Collected data
============================================================

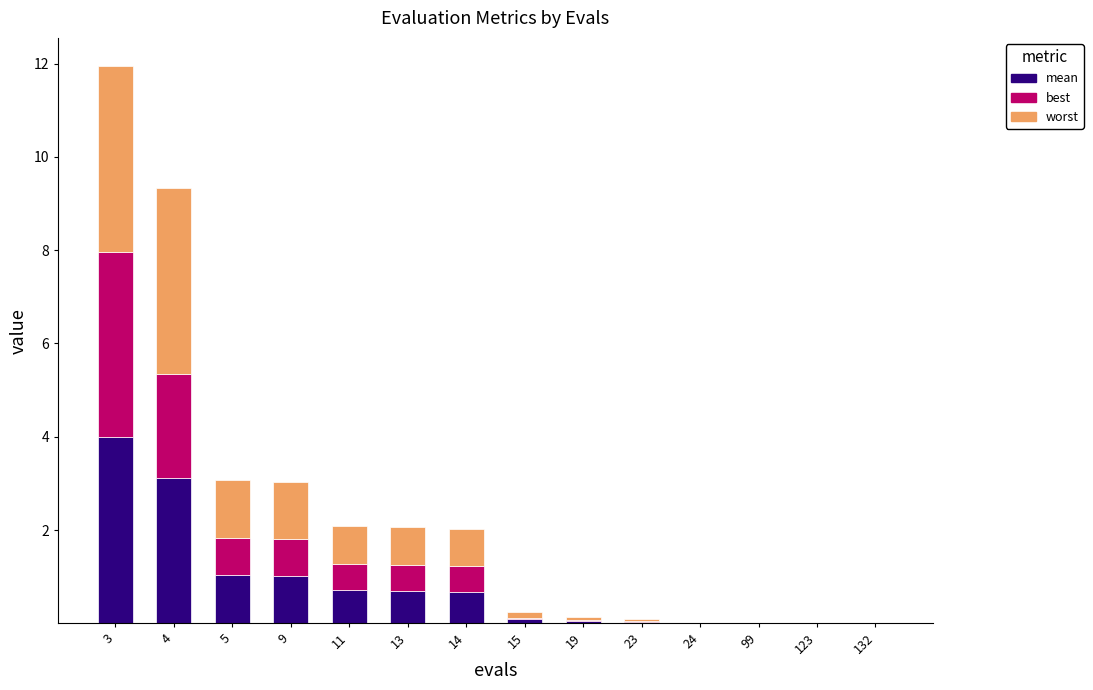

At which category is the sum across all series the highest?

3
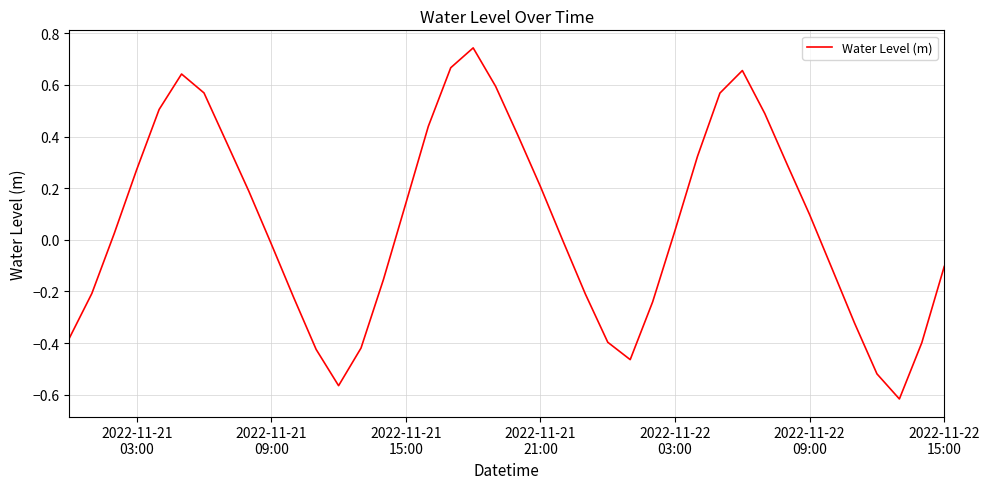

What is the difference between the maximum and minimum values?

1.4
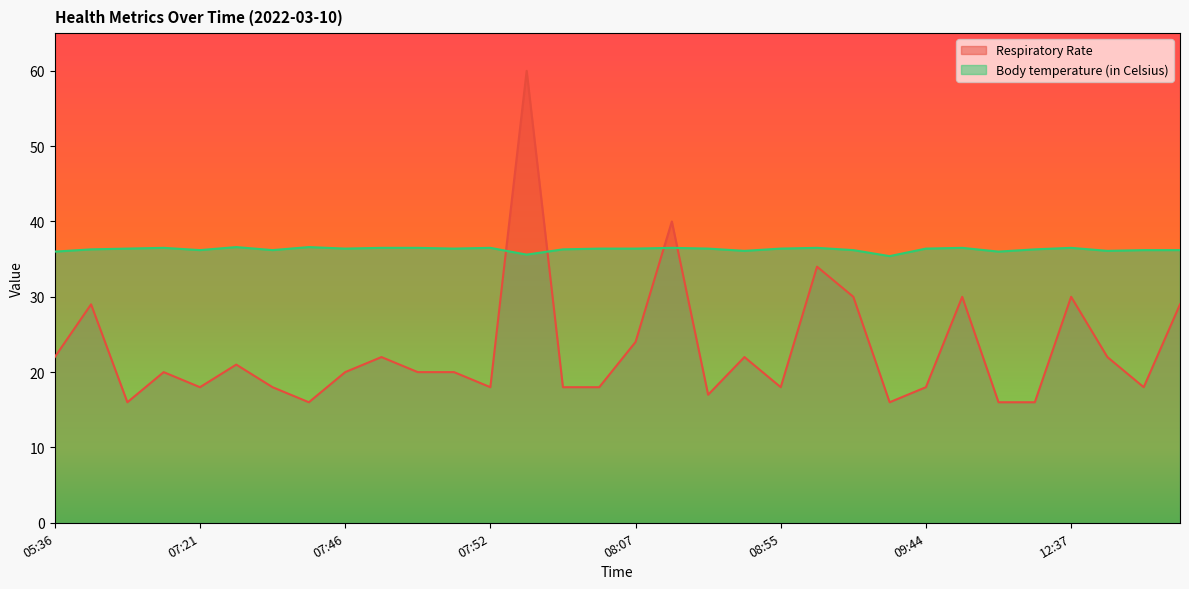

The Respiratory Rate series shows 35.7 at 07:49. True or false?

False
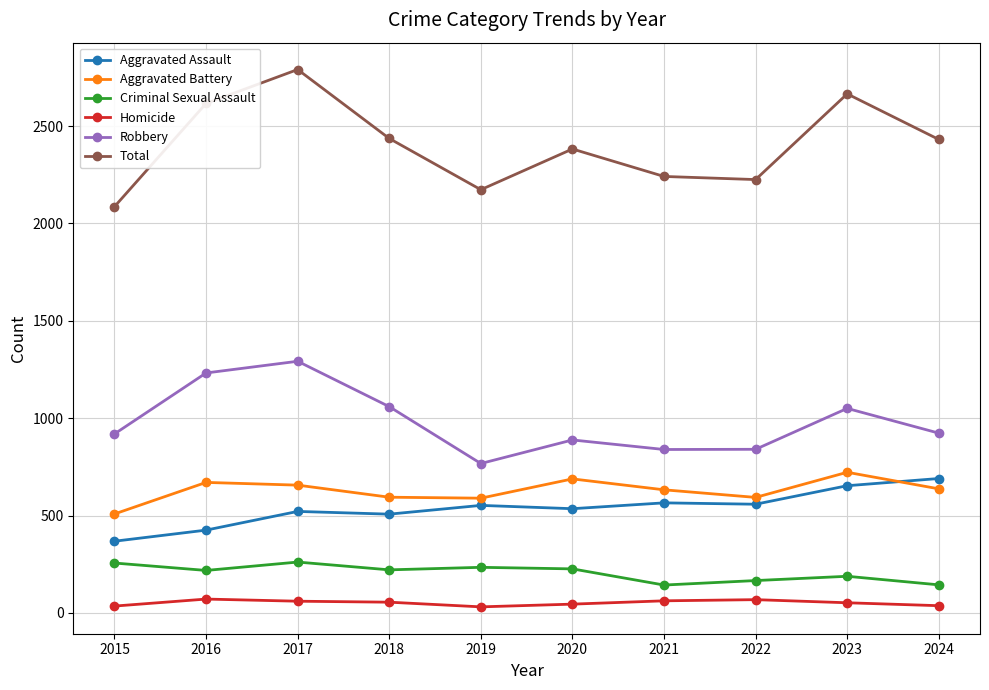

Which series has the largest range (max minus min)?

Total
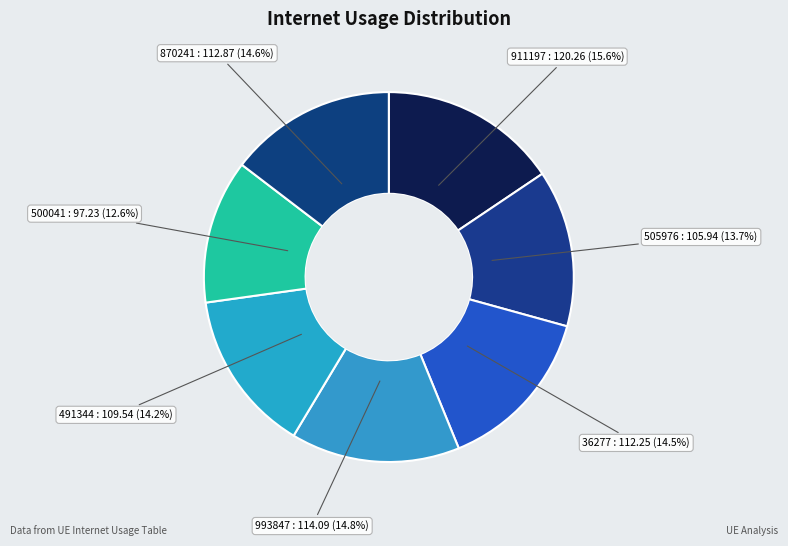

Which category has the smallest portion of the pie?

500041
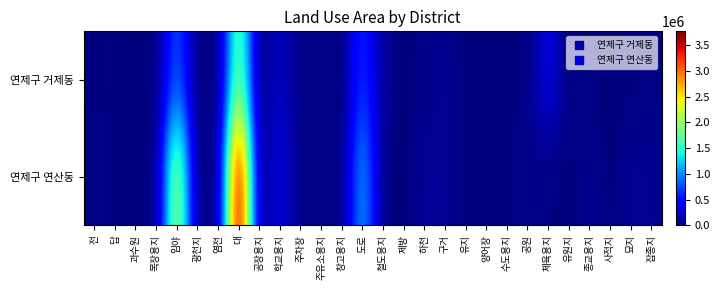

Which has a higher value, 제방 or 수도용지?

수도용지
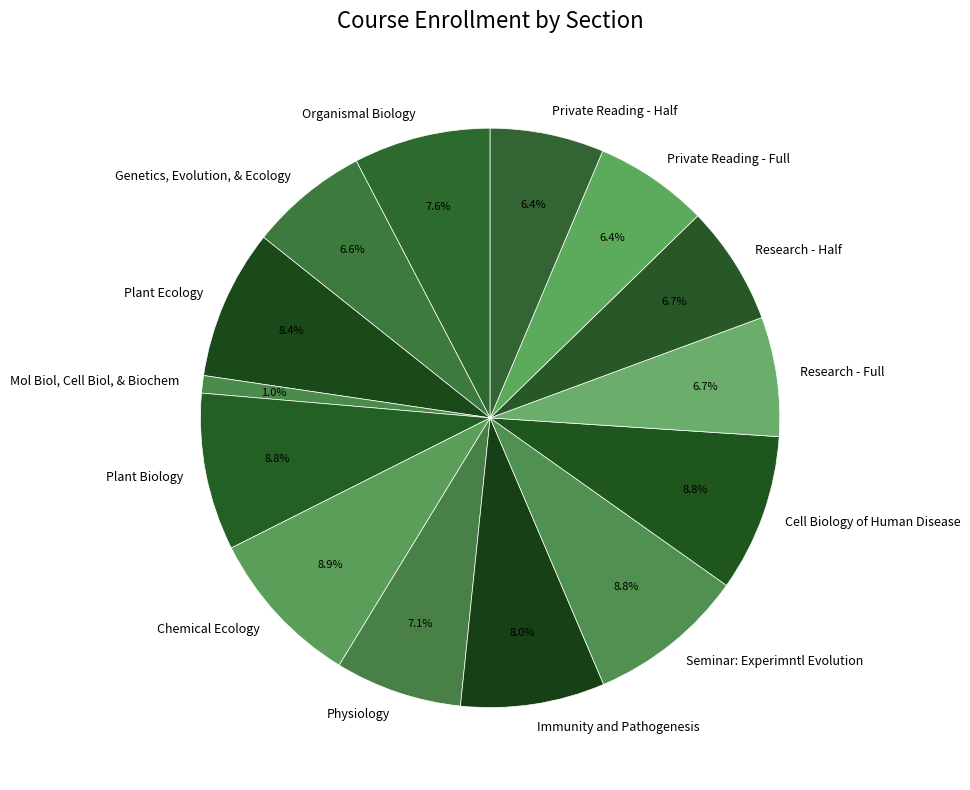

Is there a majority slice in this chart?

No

============================================================

What you will do
Can you give the non-blank lines of the records above as a Markdown table with the columns Row and Line, leaving out the pictures?

Result
| Row | Line |
|---|---|
| 1 | At which category is the sum across all series the highest? |
| 2 | 3 |
| 3 | What is the difference between the maximum and minimum values? |
| 4 | 1.4 |
| 5 | The Respiratory Rate series shows 35.7 at 07:49. True or false? |
| 6 | False |
| 7 | Which series has the largest range (max minus min)? |
| 8 | Total |
| 9 | Which category has the smallest portion of the pie? |
| 10 | 500041 |
| 11 | Which has a higher value, 제방 or 수도용지? |
| 12 | 수도용지 |
| 13 | Is there a majority slice in this chart? |
| 14 | No |